Your task: What this exercise calls for is an exact copy of the data.

Dataset extract:
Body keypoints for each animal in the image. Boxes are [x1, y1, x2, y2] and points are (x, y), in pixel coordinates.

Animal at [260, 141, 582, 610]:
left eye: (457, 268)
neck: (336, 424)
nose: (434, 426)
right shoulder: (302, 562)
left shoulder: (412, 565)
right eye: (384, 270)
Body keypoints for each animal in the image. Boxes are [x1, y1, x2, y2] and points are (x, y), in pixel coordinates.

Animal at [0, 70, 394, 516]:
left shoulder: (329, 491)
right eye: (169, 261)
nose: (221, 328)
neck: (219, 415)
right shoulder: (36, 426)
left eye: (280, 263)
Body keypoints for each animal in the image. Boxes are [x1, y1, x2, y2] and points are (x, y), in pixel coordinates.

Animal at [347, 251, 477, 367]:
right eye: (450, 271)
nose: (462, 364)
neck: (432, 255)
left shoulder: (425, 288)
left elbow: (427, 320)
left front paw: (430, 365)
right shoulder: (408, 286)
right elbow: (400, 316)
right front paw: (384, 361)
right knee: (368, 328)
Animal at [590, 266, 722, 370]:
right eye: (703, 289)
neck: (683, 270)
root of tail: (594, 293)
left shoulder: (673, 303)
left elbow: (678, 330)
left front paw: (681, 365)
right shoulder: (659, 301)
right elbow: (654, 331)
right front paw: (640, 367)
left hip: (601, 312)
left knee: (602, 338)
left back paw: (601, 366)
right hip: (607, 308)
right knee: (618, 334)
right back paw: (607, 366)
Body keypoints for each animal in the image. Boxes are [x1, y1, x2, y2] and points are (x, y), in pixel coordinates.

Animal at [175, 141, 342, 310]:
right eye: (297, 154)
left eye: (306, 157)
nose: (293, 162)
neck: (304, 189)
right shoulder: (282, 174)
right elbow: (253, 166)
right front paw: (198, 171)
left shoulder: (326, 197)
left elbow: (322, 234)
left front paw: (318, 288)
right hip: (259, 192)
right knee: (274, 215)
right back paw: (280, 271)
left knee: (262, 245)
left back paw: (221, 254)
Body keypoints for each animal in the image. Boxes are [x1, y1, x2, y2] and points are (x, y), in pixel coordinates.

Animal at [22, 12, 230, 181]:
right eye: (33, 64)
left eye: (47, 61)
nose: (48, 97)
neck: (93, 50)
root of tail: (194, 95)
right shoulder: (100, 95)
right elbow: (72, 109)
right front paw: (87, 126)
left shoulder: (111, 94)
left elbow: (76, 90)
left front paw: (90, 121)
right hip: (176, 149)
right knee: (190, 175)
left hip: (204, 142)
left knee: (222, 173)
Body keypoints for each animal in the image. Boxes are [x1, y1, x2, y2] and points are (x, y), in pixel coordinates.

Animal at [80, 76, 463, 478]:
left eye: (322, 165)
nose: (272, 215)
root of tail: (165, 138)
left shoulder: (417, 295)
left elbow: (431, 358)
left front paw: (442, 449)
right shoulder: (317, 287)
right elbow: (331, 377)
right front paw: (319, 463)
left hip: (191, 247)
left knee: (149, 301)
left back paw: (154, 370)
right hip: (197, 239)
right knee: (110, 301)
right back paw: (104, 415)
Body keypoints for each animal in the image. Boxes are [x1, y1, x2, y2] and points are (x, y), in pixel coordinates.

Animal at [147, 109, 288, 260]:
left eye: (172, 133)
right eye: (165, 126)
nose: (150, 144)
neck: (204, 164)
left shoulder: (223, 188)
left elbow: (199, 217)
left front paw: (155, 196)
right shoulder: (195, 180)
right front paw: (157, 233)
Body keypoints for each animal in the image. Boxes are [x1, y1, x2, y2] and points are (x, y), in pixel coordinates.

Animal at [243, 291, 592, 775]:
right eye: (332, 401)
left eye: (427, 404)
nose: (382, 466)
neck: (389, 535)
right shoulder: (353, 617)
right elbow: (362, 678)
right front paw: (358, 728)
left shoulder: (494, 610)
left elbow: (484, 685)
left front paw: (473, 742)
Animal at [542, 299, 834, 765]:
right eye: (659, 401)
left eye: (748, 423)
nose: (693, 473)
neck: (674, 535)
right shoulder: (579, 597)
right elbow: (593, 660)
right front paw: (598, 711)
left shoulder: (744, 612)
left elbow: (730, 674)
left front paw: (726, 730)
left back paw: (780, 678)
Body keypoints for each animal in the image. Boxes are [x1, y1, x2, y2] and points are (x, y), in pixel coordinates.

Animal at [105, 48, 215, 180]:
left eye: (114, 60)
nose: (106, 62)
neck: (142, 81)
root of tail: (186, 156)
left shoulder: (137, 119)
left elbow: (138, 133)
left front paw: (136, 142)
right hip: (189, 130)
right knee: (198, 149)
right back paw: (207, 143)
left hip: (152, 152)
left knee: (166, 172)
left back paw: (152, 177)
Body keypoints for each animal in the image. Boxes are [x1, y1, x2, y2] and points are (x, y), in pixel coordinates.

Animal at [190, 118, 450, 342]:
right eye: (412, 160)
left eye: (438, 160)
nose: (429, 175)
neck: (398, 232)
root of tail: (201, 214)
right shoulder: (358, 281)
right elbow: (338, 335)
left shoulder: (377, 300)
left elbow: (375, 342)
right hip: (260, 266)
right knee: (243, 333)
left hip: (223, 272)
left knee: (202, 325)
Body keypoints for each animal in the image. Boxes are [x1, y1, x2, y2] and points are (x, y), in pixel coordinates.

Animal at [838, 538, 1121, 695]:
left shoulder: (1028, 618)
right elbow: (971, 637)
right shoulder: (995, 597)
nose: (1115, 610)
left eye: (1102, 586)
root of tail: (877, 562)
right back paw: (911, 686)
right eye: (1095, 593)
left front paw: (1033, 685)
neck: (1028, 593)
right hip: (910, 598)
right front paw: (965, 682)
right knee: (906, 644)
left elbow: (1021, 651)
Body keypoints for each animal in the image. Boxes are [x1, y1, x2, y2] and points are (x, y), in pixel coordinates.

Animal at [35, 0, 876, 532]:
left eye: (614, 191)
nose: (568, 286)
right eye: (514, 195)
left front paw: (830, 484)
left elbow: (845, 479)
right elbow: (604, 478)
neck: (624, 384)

Exercise output:
Body keypoints for each animal in the image. Boxes are [x1, y1, x2, y2] and points are (x, y), in pixel coordinates.

Animal at [260, 141, 582, 610]:
left eye: (457, 268)
neck: (336, 424)
nose: (434, 426)
right shoulder: (302, 562)
left shoulder: (412, 565)
right eye: (384, 270)
Body keypoints for each animal in the image. Boxes are [x1, y1, x2, y2] and points are (x, y), in pixel coordinates.

Animal at [0, 70, 394, 516]:
left shoulder: (329, 491)
right eye: (169, 261)
nose: (221, 328)
neck: (219, 415)
right shoulder: (36, 426)
left eye: (280, 263)
Body keypoints for each animal in the image. Boxes are [x1, y1, x2, y2] and points are (x, y), in pixel coordinates.

Animal at [347, 251, 477, 367]:
right eye: (450, 271)
nose: (462, 364)
neck: (432, 255)
left shoulder: (425, 288)
left elbow: (427, 320)
left front paw: (430, 365)
right shoulder: (408, 286)
right elbow: (400, 316)
right front paw: (384, 361)
right knee: (368, 328)
Animal at [590, 266, 722, 370]:
right eye: (703, 289)
neck: (683, 270)
root of tail: (594, 293)
left shoulder: (673, 303)
left elbow: (678, 330)
left front paw: (681, 365)
right shoulder: (659, 301)
right elbow: (654, 331)
right front paw: (640, 367)
left hip: (601, 312)
left knee: (602, 338)
left back paw: (601, 366)
right hip: (607, 308)
right knee: (618, 334)
right back paw: (607, 366)
Body keypoints for each animal in the image. Boxes are [x1, y1, x2, y2] and points are (x, y), in pixel coordinates.

Animal at [175, 141, 342, 310]:
right eye: (297, 154)
left eye: (306, 157)
nose: (293, 162)
neck: (304, 189)
right shoulder: (282, 174)
right elbow: (253, 166)
right front paw: (198, 171)
left shoulder: (326, 197)
left elbow: (322, 234)
left front paw: (318, 288)
right hip: (259, 192)
right knee: (274, 215)
right back paw: (280, 271)
left knee: (262, 245)
left back paw: (221, 254)
Body keypoints for each animal in the image. Boxes are [x1, y1, x2, y2] and points are (x, y), in pixel coordinates.

Animal at [22, 12, 230, 181]:
right eye: (33, 64)
left eye: (47, 61)
nose: (48, 97)
neck: (93, 50)
root of tail: (194, 95)
right shoulder: (100, 95)
right elbow: (72, 109)
right front paw: (87, 126)
left shoulder: (111, 94)
left elbow: (76, 90)
left front paw: (90, 121)
right hip: (176, 149)
right knee: (190, 175)
left hip: (204, 142)
left knee: (222, 173)
Body keypoints for each animal in the image. Boxes are [x1, y1, x2, y2] and points are (x, y), in pixel coordinates.

Animal at [80, 76, 463, 478]:
left eye: (322, 165)
nose: (272, 215)
root of tail: (165, 138)
left shoulder: (417, 295)
left elbow: (431, 358)
left front paw: (442, 449)
right shoulder: (317, 287)
right elbow: (331, 377)
right front paw: (319, 463)
left hip: (191, 247)
left knee: (149, 301)
left back paw: (154, 370)
right hip: (197, 239)
right knee: (110, 301)
right back paw: (104, 415)
Body keypoints for each animal in the image. Boxes are [x1, y1, x2, y2] and points are (x, y), in pixel coordinates.

Animal at [147, 109, 288, 260]:
left eye: (172, 133)
right eye: (165, 126)
nose: (150, 144)
neck: (204, 164)
left shoulder: (223, 188)
left elbow: (199, 217)
left front paw: (155, 196)
right shoulder: (195, 180)
right front paw: (157, 233)
Body keypoints for each animal in the image. Boxes are [x1, y1, x2, y2] and points are (x, y), in pixel coordinates.

Animal at [243, 291, 592, 775]:
right eye: (332, 401)
left eye: (427, 404)
nose: (382, 466)
neck: (389, 535)
right shoulder: (353, 617)
right elbow: (362, 678)
right front paw: (358, 728)
left shoulder: (494, 610)
left elbow: (484, 685)
left front paw: (473, 742)
Animal at [542, 299, 834, 765]:
right eye: (659, 401)
left eye: (748, 423)
nose: (693, 473)
neck: (674, 535)
right shoulder: (579, 597)
right elbow: (593, 660)
right front paw: (598, 711)
left shoulder: (744, 612)
left elbow: (730, 674)
left front paw: (726, 730)
left back paw: (780, 678)
Body keypoints for each animal in the image. Boxes are [x1, y1, x2, y2] and points are (x, y), in pixel coordinates.

Animal at [105, 48, 215, 180]:
left eye: (114, 60)
nose: (106, 62)
neck: (142, 81)
root of tail: (186, 156)
left shoulder: (137, 119)
left elbow: (138, 133)
left front paw: (136, 142)
right hip: (189, 130)
right knee: (198, 149)
right back paw: (207, 143)
left hip: (152, 152)
left knee: (166, 172)
left back paw: (152, 177)
Body keypoints for each animal in the image. Boxes are [x1, y1, x2, y2] and points are (x, y), in pixel coordinates.

Animal at [190, 118, 450, 342]:
right eye: (412, 160)
left eye: (438, 160)
nose: (429, 175)
neck: (398, 232)
root of tail: (201, 214)
right shoulder: (358, 281)
right elbow: (338, 335)
left shoulder: (377, 300)
left elbow: (375, 342)
right hip: (260, 266)
right knee: (243, 333)
left hip: (223, 272)
left knee: (202, 325)
Body keypoints for each animal in the image. Boxes are [x1, y1, x2, y2] and points are (x, y), in pixel coordinates.

Animal at [838, 538, 1121, 695]:
left shoulder: (1028, 618)
right elbow: (971, 637)
right shoulder: (995, 597)
nose: (1115, 610)
left eye: (1102, 586)
root of tail: (877, 562)
right back paw: (911, 686)
right eye: (1095, 593)
left front paw: (1033, 685)
neck: (1028, 593)
right hip: (910, 598)
right front paw: (965, 682)
right knee: (906, 644)
left elbow: (1021, 651)
Body keypoints for each animal in the image. Boxes are [x1, y1, x2, y2] and points are (x, y), in pixel coordinates.

Animal at [35, 0, 876, 532]:
left eye: (614, 191)
nose: (568, 286)
right eye: (514, 195)
left front paw: (830, 484)
left elbow: (845, 479)
right elbow: (604, 478)
neck: (624, 384)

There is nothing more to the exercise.